Russian President Vladimir Putin said on Sunday his campaign in Ukraine was going according to plan and would not end until Kyiv stopped fighting, as efforts to evacuate the heavily bombarded city of Mariupol failed for a second day in a row.
He made the comments in a phone call with Turkish President Tayyip Erdogan, who appealed for a ceasefire in the conflict that the United Nations says has created the fastest growing refugee crisis in Europe since World War Two.
Russian media said Putin also held almost two hours of talks on Sunday with French President Emmanuel Macron, who has stayed in regular contact but, as with other international efforts, has yet to persuade Moscow to call off a campaign now in an 11th day.
Authorities in Mariupol had said on Sunday they would make a second attempt to evacuate some of the 400,000 residents, after the Ukrainian coastal city endured days of shelling that has trapped people in without heat, power and water.
But the ceasefire plan collapsed, as it had on Saturday, with each side blaming the other for the failure.
Putin told Erdogan he was ready for dialogue with Ukraine and foreign partners but any attempt to draw out negotiation would fail, a Kremlin statement said. Turkey said Erdogan had called for a ceasefire to ease humanitarian concerns.
Kyiv renewed its appeal to the West to toughen sanctions beyond existing efforts that have hammered Russia’s economy. It also requested more weapons, including a plea for Russian-made planes, to help it repel Russian forces.
U.S. Secretary of State Anthony Blinken said Washington was “very, very actively” considering how it could backfill aircraft for Poland, if Warsaw decided to supply its warplanes to Ukraine, speaking on a trip to neighbouring Moldova.
Moscow calls the campaign it launched on Feb. 24 a “special military operation”, saying it has no plans to occupy Ukraine, which was once part of the Soviet Union under Moscow’s sway but which has now turned West seeking membership of NATO and the European Union.

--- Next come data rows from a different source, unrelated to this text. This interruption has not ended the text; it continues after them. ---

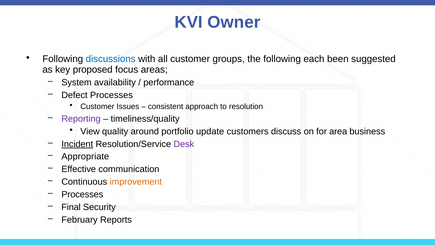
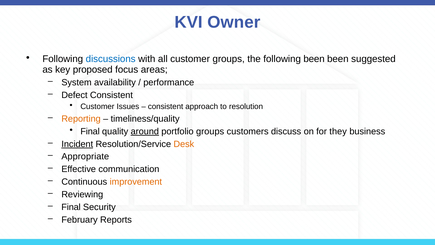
following each: each -> been
Defect Processes: Processes -> Consistent
Reporting colour: purple -> orange
View at (90, 131): View -> Final
around underline: none -> present
portfolio update: update -> groups
area: area -> they
Desk colour: purple -> orange
Processes at (82, 194): Processes -> Reviewing
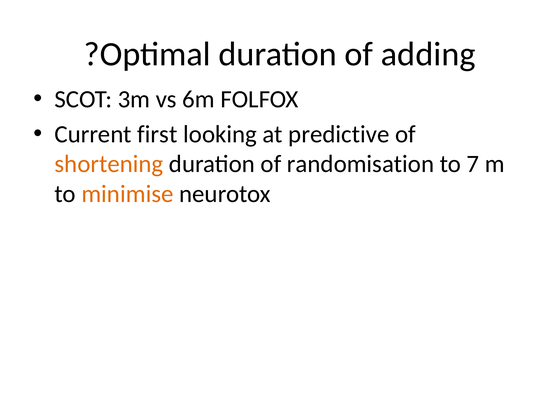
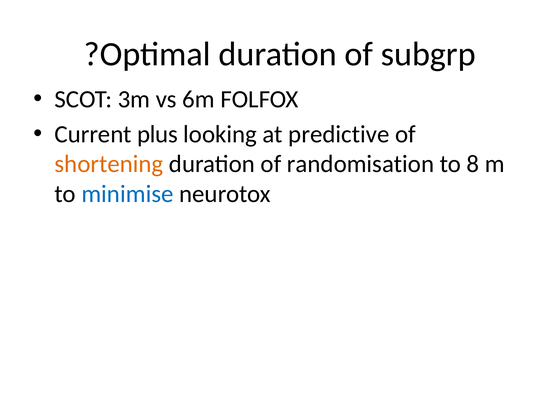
adding: adding -> subgrp
first: first -> plus
7: 7 -> 8
minimise colour: orange -> blue
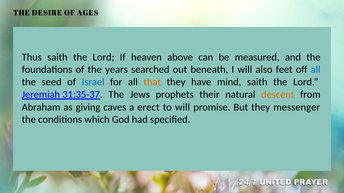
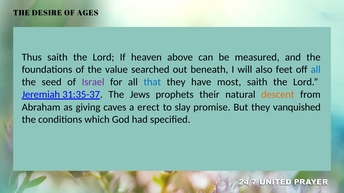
years: years -> value
Israel colour: blue -> purple
that colour: orange -> blue
mind: mind -> most
to will: will -> slay
messenger: messenger -> vanquished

“They’re destroying us,” Mariupol mayor Vadym Boychenko told Reuters in a video call, describing the plight of the city of 400,000. “They will not even give us an opportunity to count the wounded and the killed because the shelling does not stop.”
Russia, which denies attacking civilian areas, has poured troops and equipment into Ukraine. A huge Russian convoy on a road north of Kyiv has made limited visible progress in recent days, although Russia’s defence ministry released footage on Sunday showing some tracked military vehicles on the move.

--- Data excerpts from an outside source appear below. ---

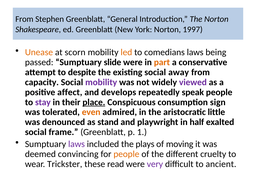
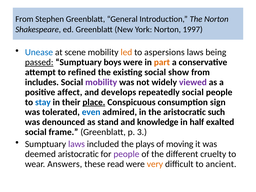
Unease colour: orange -> blue
scorn: scorn -> scene
comedians: comedians -> aspersions
passed underline: none -> present
slide: slide -> boys
despite: despite -> refined
away: away -> show
capacity: capacity -> includes
repeatedly speak: speak -> social
stay colour: purple -> blue
even colour: orange -> blue
little: little -> such
playwright: playwright -> knowledge
1: 1 -> 3
deemed convincing: convincing -> aristocratic
people at (126, 154) colour: orange -> purple
Trickster: Trickster -> Answers
very colour: purple -> orange
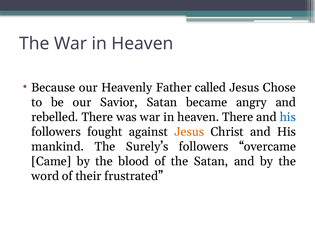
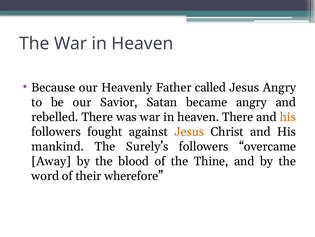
Jesus Chose: Chose -> Angry
his at (288, 117) colour: blue -> orange
Came: Came -> Away
the Satan: Satan -> Thine
frustrated: frustrated -> wherefore
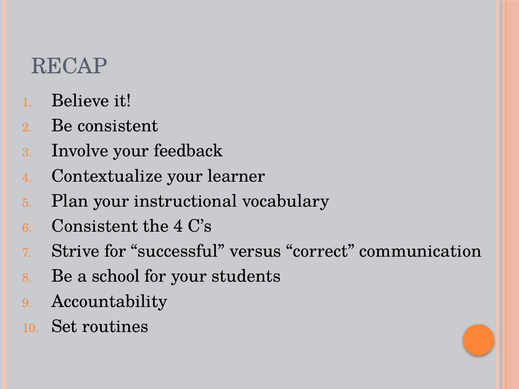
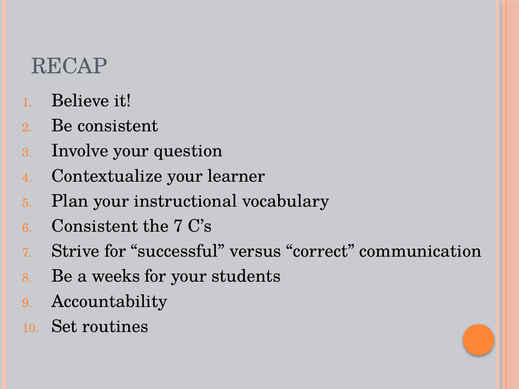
feedback: feedback -> question
the 4: 4 -> 7
school: school -> weeks
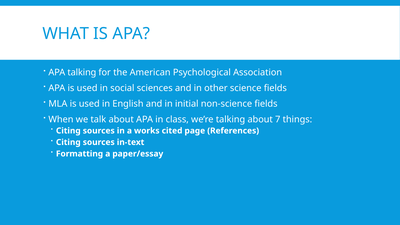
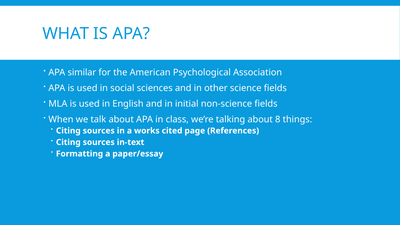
APA talking: talking -> similar
7: 7 -> 8
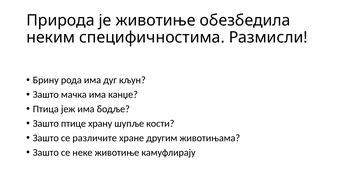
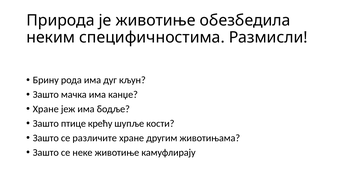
Птица at (46, 109): Птица -> Хране
храну: храну -> крећу
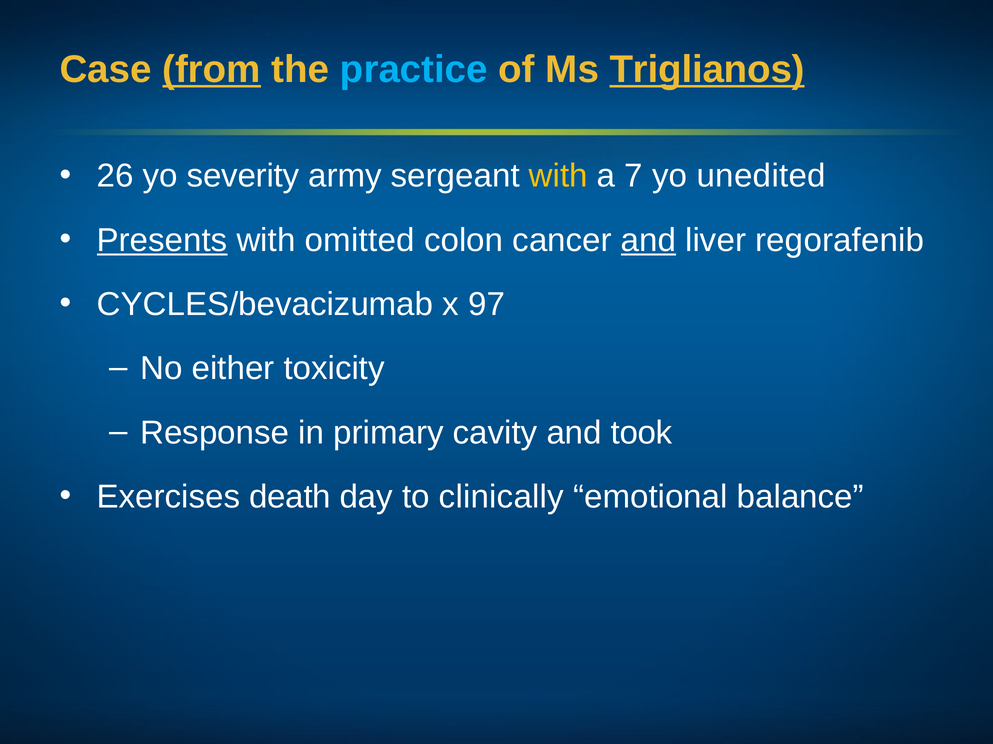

In the capital, Ukrainian soldiers bolstered defences by digging trenches, blocking roads and liaising with civil defence units as Russian forces bombarded areas nearby.
“Positions are prepared, we’ve fitted them out and we are simply waiting to meet them here,” said a soldier in a video released by Ukraine’s armed forces. “Victory will be ours.”
Ukrainian President Volodymyr Zelenskyy said Russian rockets had destroyed the civilian airport of the central-western region capital of Vinnytsia on Sunday. He also said Russia was preparing to bombard another southern city, Odessa.
“Rockets against Odessa? This will be a war crime,” he said.
The World Health Organization said there had been several attacks on Ukrainian healthcare facilities during the conflict. The attacks caused deaths and injuries, WHO chief Tedros Adhanom Ghebreyesus said in a Twitter message, but gave no details.
“Attacks on healthcare facilities or workers breach medical neutrality and are violations of international humanitarian law,” he said.